For cow/calf producers, cow pregnancy rates showed improvements: 89% on Chaparral-treated fescue pastures compared to 80% on untreated. Average body condition held at 5 to 5.5, and cows weaned heavier calves, on average 17 to 55 pounds more for those in Chaparral pastures, indicating milk production was not an issue.
Cautions And Some History.
University of Missouri forage specialist Craig Roberts says the fight to control seed heads on tall fescue is a long one. Manual controls like clipping or harvesting have been used for generations, and they do work to reduce toxicity of the forage.
About 20 years ago, he recalls some producers were using plant growth regulators labeled for the turf industry to manage tall fescue.

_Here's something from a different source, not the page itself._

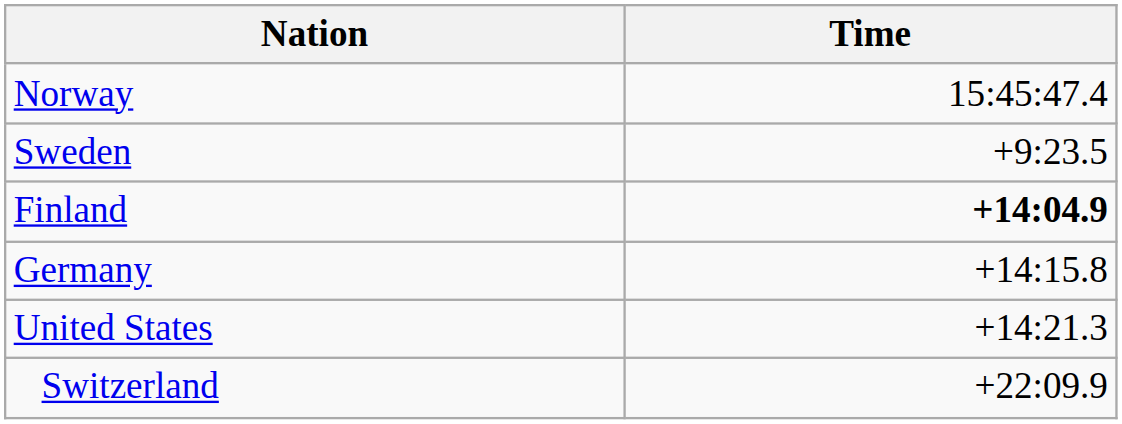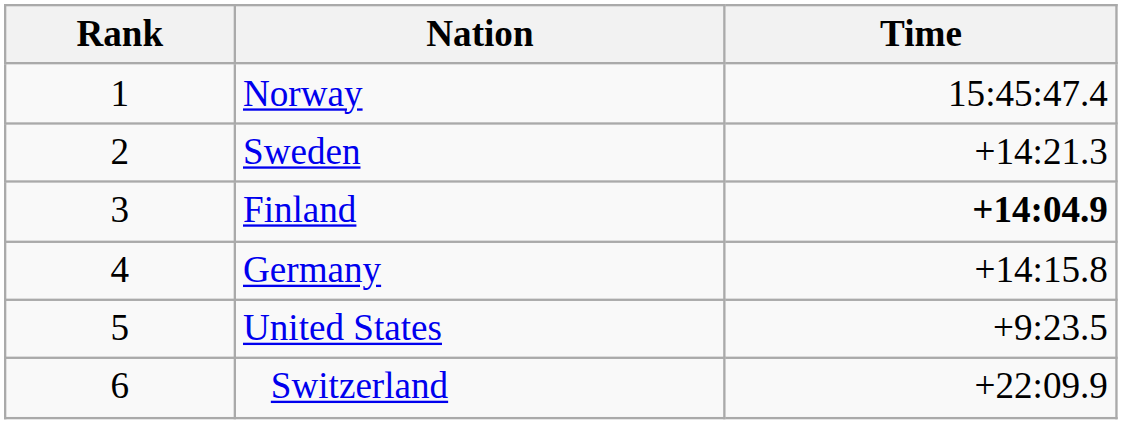+ column: Rank | 1 | 2 | 3 | 4 | 5 | 6
Sweden | Time: +9:23.5 -> +14:21.3
United States | Time: +14:21.3 -> +9:23.5
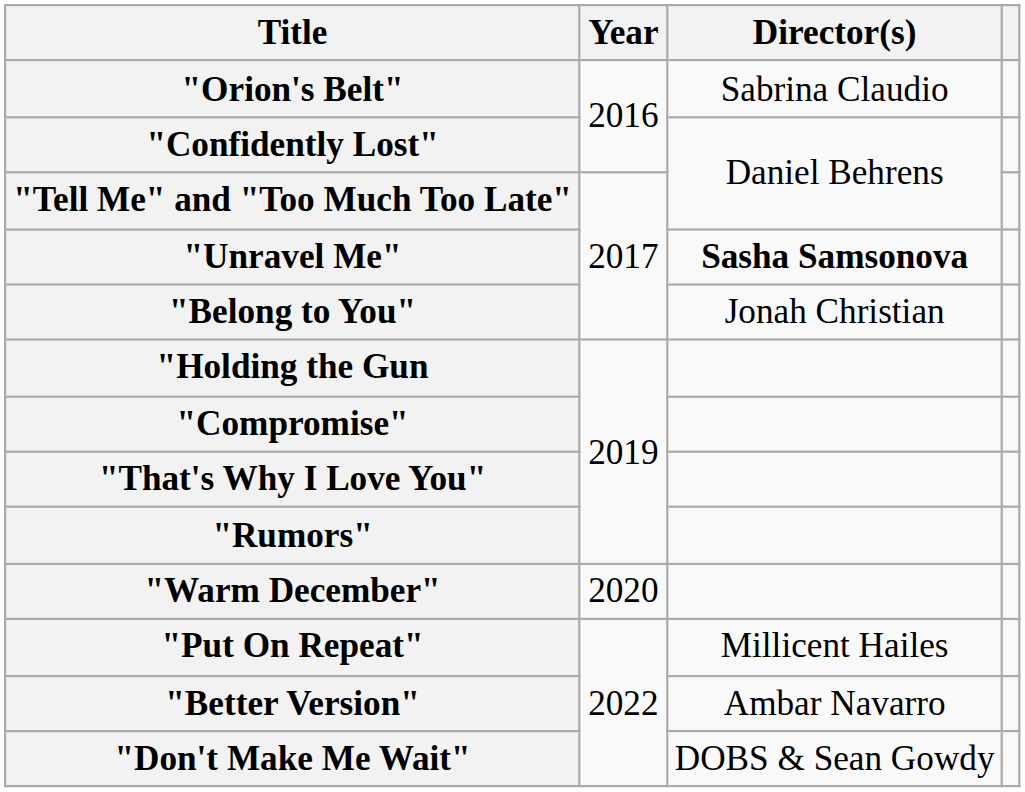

Today, it's low-rate herbicide applications that are gaining in popularity, specifically Chaparral, by Dow AgroSciences.
"Here in Missouri, in the middle of the fescue belt, by the first week of May, we are seeing fescue reach boot stage. There is a seed head in the stem, but it has not emerged. Early May through mid-June, it spreads out, and the seeds begin to fill. They fill with the endophyte that is toxic to animals.
"If you can prevent seed head development, you've done quite a bit to prevent toxicity up through about October. So this is a significant thing," he explains.
He adds this may offer a good option for producers who want to convert to novel endophyte fescue. By using the herbicide the season prior to reduce seed heads, producers can cut back the amount of seed forming and dropping into the top half-inch of the soil, nature's seedbank.
Overall, while the specialist says Chaparral is a good tool to reduce toxicity from green up through early October, he stresses it's important to consider a couple of points.
First, Roberts says it's unclear what the impact may be of using the system year after year on the same field. Second, he notes this is not a magic wand that permanently eliminates toxins in fescue.
By October, even with seed head suppression, tall fescue, unless it's a novel endophyte, is absolutely toxic, Roberts says.
"This won't do anything for fall toxicity. October through December, you still have the ergot alkaloids in the base of that plant, and it is toxic. So, yes, it helps in the spring and the summer, but after that, you still have to manage around fescue toxicosis."